Instrução 1 =
Com base no artigo sobre o valor dos dados do consumidor, responda:
(a) Em que evento Marco Pierani proferiu a palestra mencionada?
(b) Qual é a quarta tendência identificada pelos organismos europeus de defesa do consumidor?
(c) Segundo o artigo, o que é fundamental para participar da monetização dos dados ou para impedi-la?
Instrução 2 = Redija a continuação do artigo sobre o valor dos dados do consumidor, partindo da última frase apresentada.

===== Texto fornecido =====

Consumidor, qual valor você é capaz de extrair dos seus dados?

Cristina De Luca

23/03/2019 15h59

Essa pergunta não me sai da cabeça desde a última terça-feira, depois de assistir à palestra de Marco Pierani, diretor de Relações Institucionais e Relações com a Mídia e membro do Conselho Executivo da Euroconsumers, durante o Fórum Proteste de Proteção de Dados.  

A fala da Marco girou em torno quatro principais tendências identificadas pelos organismos europeus de defesa do consumidor em relação à Economia dirigida por dados: (1) o desequilíbrio cada vez maior do ecossistema de dados; (2) a dificuldade em regulamentar as plataformas, onde a coleta de dados se tornou massiva, e os data brokers, especializados na negociação desses dados; (3) os riscos crescentes da disseminação desenfreada de algoritmos preditivos e Machine Learning para a liberdade de escolha; e, por fim, (4) a repartição injusta da monetização e do valor criado através do tratamento dos dados dos consumidores. 

Ultimamente temos nos preocupado bem mais em como  solucionar as três primeiras tendências, esquecendo que a consciência da última é o que pode aos consumidores poder para, talvez, segundo a teses defendida pelo orador, restabelecer a confiança necessária ao reequilíbrio do ecossistema, balizamento das regulamentações (e de sua aplicação) e maior transparência no uso dos algoritmos.  Saber quais dados são coletados e como eles são monetizados é fundamental para participar dessa monetização, ou para impedi-la. 

Mas pensamos pouco em como participar da monetização. Que, a meu ver, deve ir muito além da venda ou da troca pura e simples do dado por algum tipo de benefício financeiro ou econômico. Precisa focar em boas experiências que reforcem uma relação de confiança.  E para saber quais são ela, precisamos pensar mais no rendimento que cada um de nós deseja dos dados que compartilhamos para fazer o ecossistema prosperar.

===== Registros apresentados =====

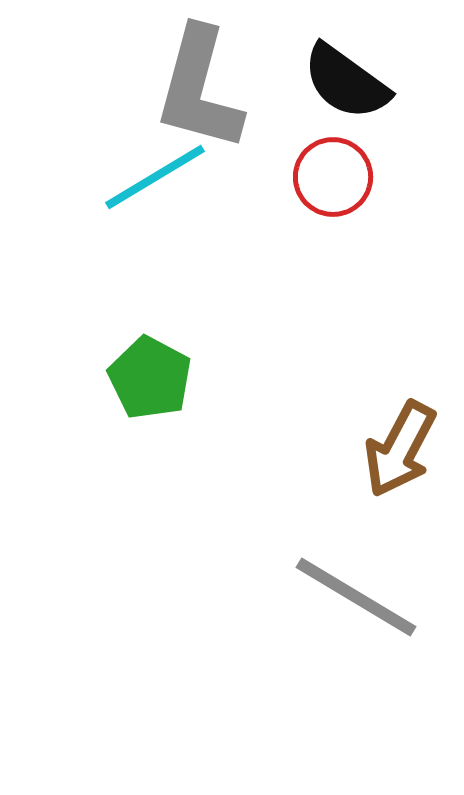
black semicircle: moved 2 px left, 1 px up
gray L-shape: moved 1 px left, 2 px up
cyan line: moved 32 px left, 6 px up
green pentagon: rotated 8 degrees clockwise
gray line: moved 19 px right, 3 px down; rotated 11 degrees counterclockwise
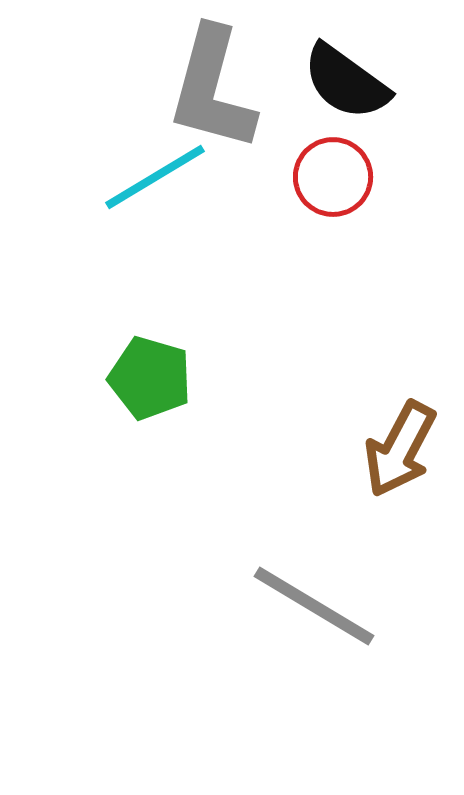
gray L-shape: moved 13 px right
green pentagon: rotated 12 degrees counterclockwise
gray line: moved 42 px left, 9 px down
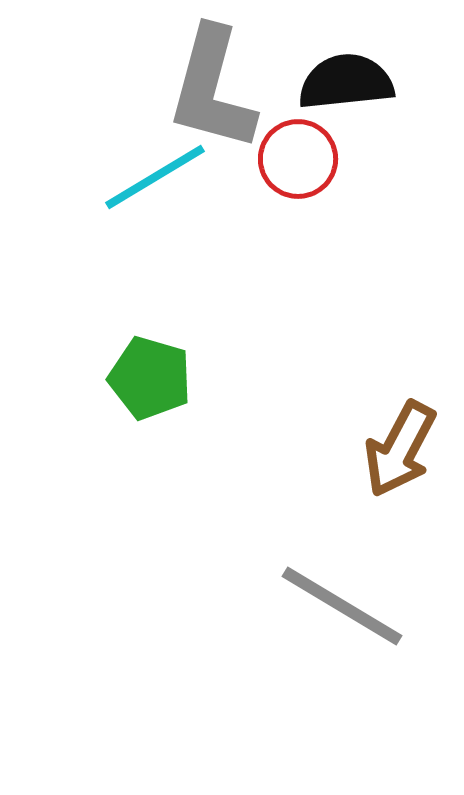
black semicircle: rotated 138 degrees clockwise
red circle: moved 35 px left, 18 px up
gray line: moved 28 px right
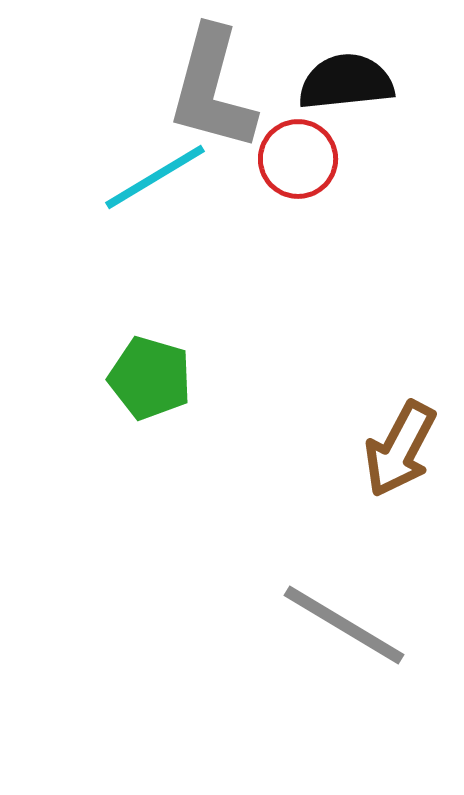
gray line: moved 2 px right, 19 px down
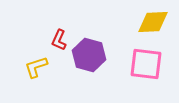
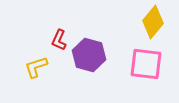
yellow diamond: rotated 48 degrees counterclockwise
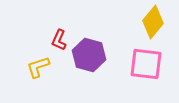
yellow L-shape: moved 2 px right
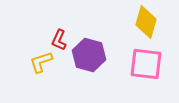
yellow diamond: moved 7 px left; rotated 24 degrees counterclockwise
yellow L-shape: moved 3 px right, 5 px up
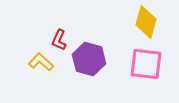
purple hexagon: moved 4 px down
yellow L-shape: rotated 60 degrees clockwise
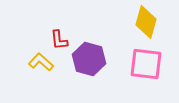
red L-shape: rotated 30 degrees counterclockwise
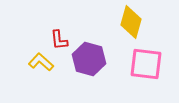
yellow diamond: moved 15 px left
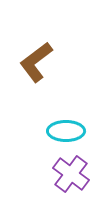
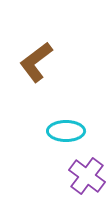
purple cross: moved 16 px right, 2 px down
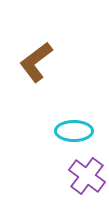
cyan ellipse: moved 8 px right
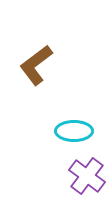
brown L-shape: moved 3 px down
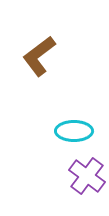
brown L-shape: moved 3 px right, 9 px up
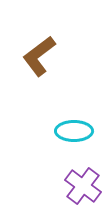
purple cross: moved 4 px left, 10 px down
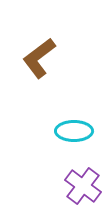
brown L-shape: moved 2 px down
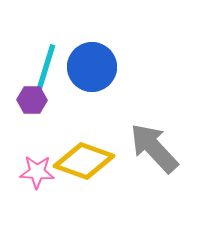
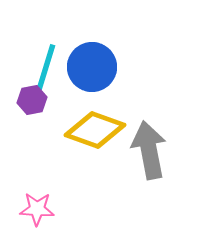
purple hexagon: rotated 12 degrees counterclockwise
gray arrow: moved 5 px left, 2 px down; rotated 32 degrees clockwise
yellow diamond: moved 11 px right, 31 px up
pink star: moved 37 px down
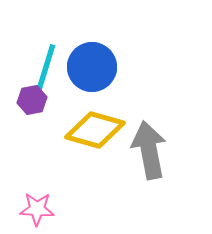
yellow diamond: rotated 4 degrees counterclockwise
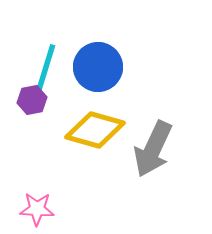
blue circle: moved 6 px right
gray arrow: moved 4 px right, 1 px up; rotated 144 degrees counterclockwise
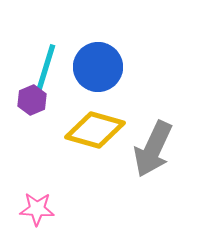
purple hexagon: rotated 12 degrees counterclockwise
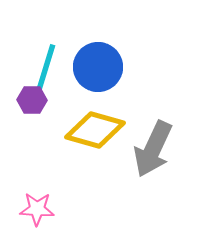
purple hexagon: rotated 24 degrees clockwise
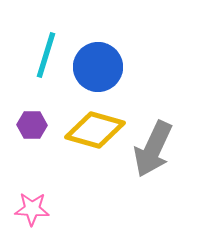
cyan line: moved 12 px up
purple hexagon: moved 25 px down
pink star: moved 5 px left
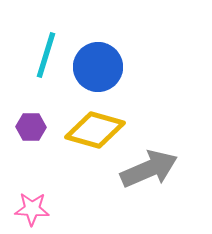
purple hexagon: moved 1 px left, 2 px down
gray arrow: moved 4 px left, 20 px down; rotated 138 degrees counterclockwise
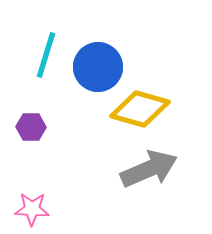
yellow diamond: moved 45 px right, 21 px up
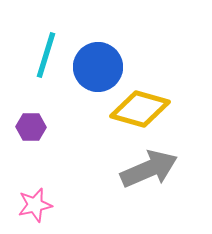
pink star: moved 3 px right, 4 px up; rotated 16 degrees counterclockwise
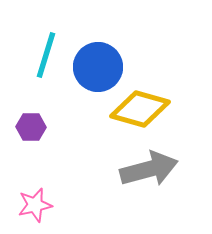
gray arrow: rotated 8 degrees clockwise
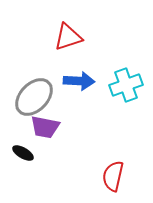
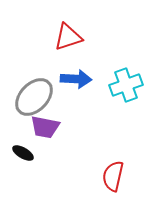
blue arrow: moved 3 px left, 2 px up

=====

Resultado da tarefa 1 =
(a) No Fórum Proteste de Proteção de Dados.
(b) A repartição injusta da monetização e do valor criado através do tratamento dos dados dos consumidores.
(c) Saber quais dados são coletados e como eles são monetizados.

Resultado da tarefa 2 =
A nova cadeia de valor digital deve tornar os consumidores sujeitos ativos do emergente mercado de dados, diz Marco. Hoje, sem conhecer detalhes do que as empresas fazem com os dados que entregamos a elas, somos passivos nessa equação. Só participando ativamente dela será possível alcançar um desenvolvimento económico-social mais estável.

Por enquanto, a sensação de muitos atores econômicos é o de que o enorme volume de dados disponíveis se tornou diretamente proporcional ao desconhecimento sobre o que fazer com eles. E a ânsia de descobrir novos modelos de negócio baseados em dados tem levado alguns participantes do ecossistema a cometer abusos que, se não debelados a tempo, podem levar ao colapso do ecossistema.

Em artigo recente, publicado pelo Meio & Mensagem, Beatriz Mello, fundadora da consultoria Tropical Intelligence, explora bem essa questão do real valor do dado dentro do ecossistema, considerando a indústria criativa. Vale ler. Faço apenas uma ressalva: o valor gerado não deve ser somente para um dos lados da equação (só para os anunciantes , ou só para os consumidores). Deve ser para ambos ( anunciantes e consumidores).

Quanto aos abusos, como bem disse Marco durante sua palestra, é preciso que todos nós tenhamos consciência de que, se os dados são a nova moeda, a confiança é a sua garantia, o seu lastro. Sem confiança, corremos o risco de quebrar todo o sistema.

Armazenar as senhas dos usuários em texto simples, como descobrimos ter sido prática corrente do Facebook por um bom tempo, é um claro abuso da confiança do usuário e um exagero imprudente de confiança nos funcionários. A rede social precisa notificar todas as pessoas cujas senhas foram encontradas armazenadas dessa maneira, o quanto antes. Aliás, o anúncio da descoberta deveria ter sido feito simultaneamente à notificação.

E como se estabelece confiança?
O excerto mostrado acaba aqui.